As the Chirimeser is particularly adept at handling the treatment of medical waste, which requires very careful handling, one Chirimeser was installed at Wangaya Regional General Hospital in Denpasar, the second largest hospital in Bali, in December 2016 under a proposal to the JICA's Support for Japanese Small and Medium-sized Enterprises (SMEs) Overseas Business Development, named “Verification Survey with the Private Sector for Disseminating Japanese Technologies for Compact Environmentally Friendly Incinerators in Island Regions.” The Chirimeser is capable of incinerating approximately 250 kg of medical waste per unit per day. Previously, Wangaya Regional General Hospital discharged black smoke because of the daily improper burning of 100 kg medical waste, causing constant complaints from surrounding residents of exhaust gas contamination and unpleasant odors. These complains resulted in the limitation of operation of the hospital's incinerator. Furthermore, since residue from the incineration was being carried to the final treatment plant in Bogor in Java Island without adequate sanitization due to the low incineration temperature, there was concern over the risk of the spread of infectious disease along the transportation route and at the plant. The use of the Chirimeser has greatly improved these issues. Surprised by the positive results, Indonesian government officials and hospital workers began to consider the full-scale installation of incinerators. As other hospitals also face similar issues, the successful demonstration of Chirimeser is expected to lead to the replacement of incinerators at multiple hospitals in the city.

Through his passionate efforts to “reduce and decontaminate the burned garbage as much as possible without releasing smoke,” Mr. Fukutomi explains his hopes to “share the high technological capabilities and power of manufacturing in Okinawa with the world. I want to seriously make efforts to enter into the Southeast Asian market, centered on Indonesia, where waste disposal problem is obvious and social demand for improving sanitation is rising.”

*1 The total volume of plastic waste released into the world's oceans is between 4.8 and 12.7 million tons annually. China leads with approximately 28% of the world total, followed by Indonesia in 2nd place (approximately 10%) with Japan in 30th place (approximately 0.4%).
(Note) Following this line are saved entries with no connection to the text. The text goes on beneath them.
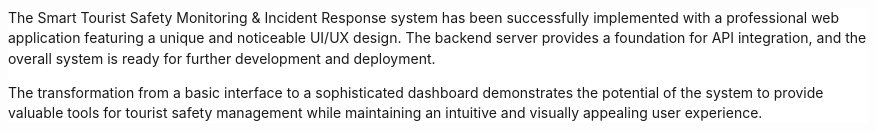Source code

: The Smart Tourist Safety Monitoring & Incident Response system has been successfully implemented with a professional web application featuring a unique and noticeable UI/UX design. The backend server provides a foundation for API integration, and the overall system is ready for further development and deployment.

The transformation from a basic interface to a sophisticated dashboard demonstrates the potential of the system to provide valuable tools for tourist safety management while maintaining an intuitive and visually appealing user experience.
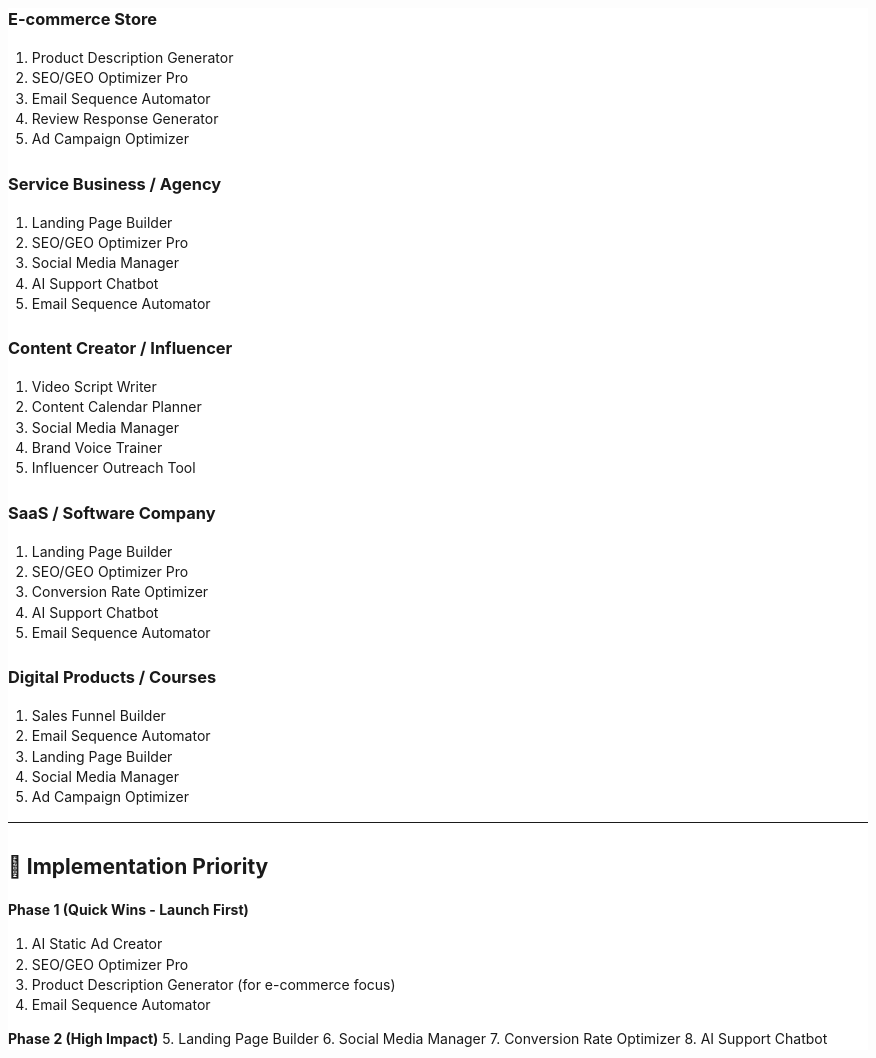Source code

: ### E-commerce Store
1. Product Description Generator
2. SEO/GEO Optimizer Pro
3. Email Sequence Automator
4. Review Response Generator
5. Ad Campaign Optimizer

### Service Business / Agency
1. Landing Page Builder
2. SEO/GEO Optimizer Pro
3. Social Media Manager
4. AI Support Chatbot
5. Email Sequence Automator

### Content Creator / Influencer
1. Video Script Writer
2. Content Calendar Planner
3. Social Media Manager
4. Brand Voice Trainer
5. Influencer Outreach Tool

### SaaS / Software Company
1. Landing Page Builder
2. SEO/GEO Optimizer Pro
3. Conversion Rate Optimizer
4. AI Support Chatbot
5. Email Sequence Automator

### Digital Products / Courses
1. Sales Funnel Builder
2. Email Sequence Automator
3. Landing Page Builder
4. Social Media Manager
5. Ad Campaign Optimizer

---

## 🚀 Implementation Priority

**Phase 1 (Quick Wins - Launch First)**
1. AI Static Ad Creator
2. SEO/GEO Optimizer Pro
3. Product Description Generator (for e-commerce focus)
4. Email Sequence Automator

**Phase 2 (High Impact)**
5. Landing Page Builder
6. Social Media Manager
7. Conversion Rate Optimizer
8. AI Support Chatbot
The volume released from shorelines in 192 countries and regions bordering oceans, rather than the volume floating in the ocean, was surveyed and analyzed by a research team from the University of Georgia in the U.S. (2010 survey).

*2 For example, dioxin emissions are reduced to 1/50th of the regulated limit (according to Japanese law).

*3 An automation system developed with patented technology that is used to control the temperature, smoke density, and incineration speed. The incinerator detects its own operational state to improve incineration efficiency and achieve optimal operation.